Living Design: Danielle Trofe Transforms Lighting Through Mushroom Mycelium

By Laura Goldstein

If you watched the award-winning documentary, Fantastic Fungi on Netflix you know about the incredible communicative and medicinal properties of mushrooms and their mycelium roots. Brooklyn-based biodesigner, Danielle Trofe of Danielle Trofe Design has taken this ecological phenomenon another step further by working with living organisms to produce contemporary, organic and sustainable lighting.

“From architecture to business management to product design, ‘biomimicry’ looks to nature’s evolved patterns and strategies to help solve human challenges,” explains Trofe from her Brooklyn studio. With degrees in Marketing, Biomimicry and Design, and teaching at The Pratt Institute and Parsons The New School, Trofe has parlayed all her specialties with a love of nature into the new realm of biotechnology.

“I originally got in touch with an American company, Ecovative who were creating substitutes for styrofoam packaging using ‘mushroom packaging,’ as it’s called. By allowing the mycelium to grow around clean agricultural waste such as hemp, corn stalks or husks, over a few days, the fungus fibres bind the waste together, forming a solid shape,” she explains .

This process sparked her ingenious lighting application to design 3D printed lampshade molds then pack them with the same natural materials then injecting mycelium, that grows very quickly over four to ten days. Everything is then mulched together to create each lampshade’s form.

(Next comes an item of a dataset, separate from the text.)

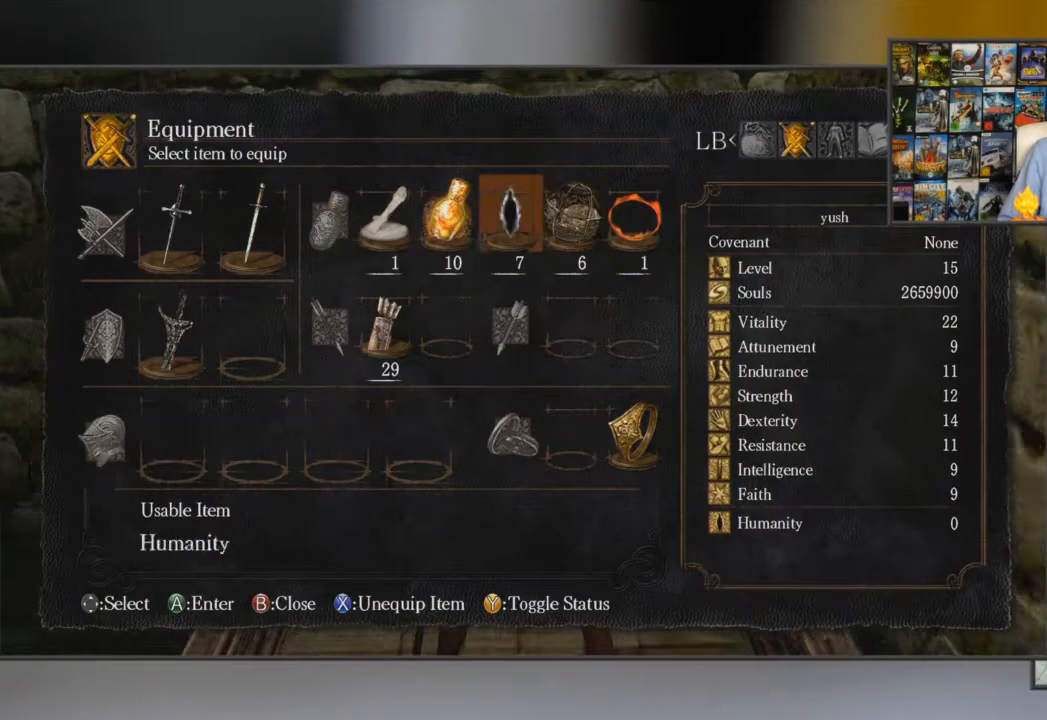
{"buttons": [], "left_stick": "center", "right_stick": "center"}
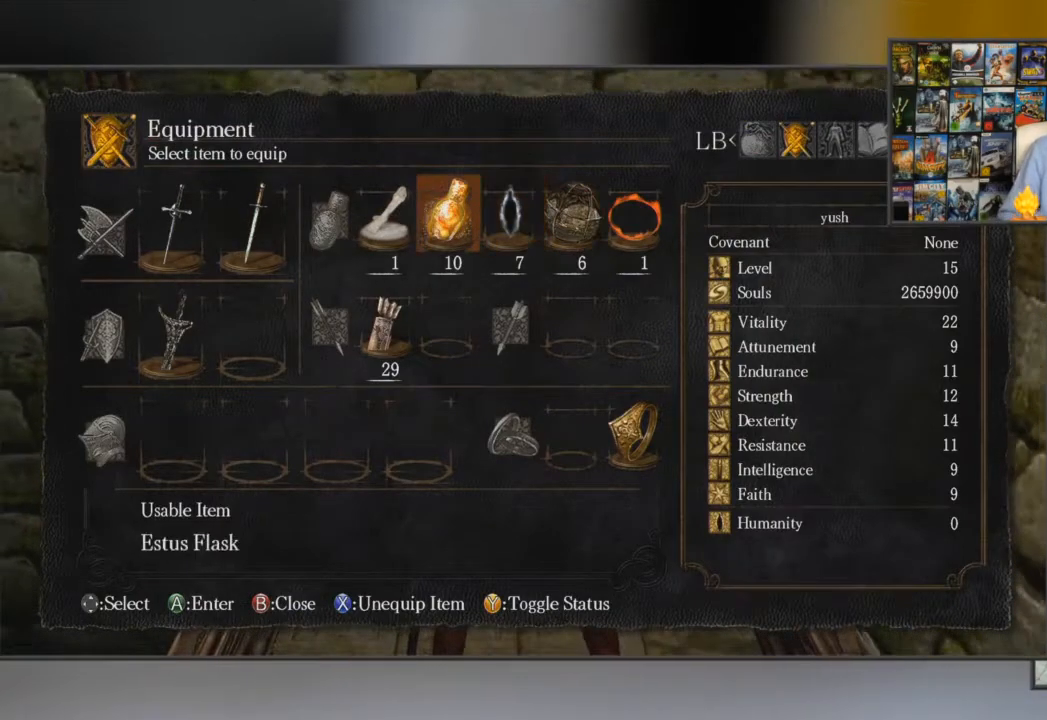
{"buttons": [], "left_stick": "center", "right_stick": "center", "events": []}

“Grown in a lab, the mycelium product is very sustainable and there are no off-gases or leeching into the earth,” says Trofe.

In 2013 she launched her prototypes at New York Design Week and the Mushlume Lighting Collection received an enthusiastic response.

Light and velvety to the touch, Trofe has also experimented with adding colour to her lampshades. “The mycelium was eating the dye! ” she laughs, “so for now I’m staying with the natural, white colour.”

The MushLume Hemi Pendant is available in two diameters – 24” and 18” and three different metal hardware options of powder-coated black, white and polished brass.

The sensuous curves of the textured MushLume Trumpet Pendant is contrasted with a smooth, hand -turned wood stem and brass hardware. And the MushLume Stagger Chandelier (available in several permutations) and MushLume Linear Chandelier,) is an elegant, sculptural addition to a hallway or over a dining table. Trofe has also designed variations in the form of  single and double wall sconces.

Her very cool residential and commercial collaborations include restaurants and boutiques.  Mushlume Lighting Lampshades and Pendants adorn the Westley Calgary, Alberta Downtown Tapestry Collection by Hilton and The Riverhouse Suite in the newly opened luxe 1Hotel Brooklyn Bridge in NYC.

Like Trofe, more and more fashion and textile industries are starting to embrace eco-friendly solutions to traditional product manufacturing through biofabrication using seaweed (seacell,) pineapple skins and cocona fabric made from coconut husks.

“We’re on the brink of a materials revolution and I think that will significantly change the way we live,” Trofe affirms.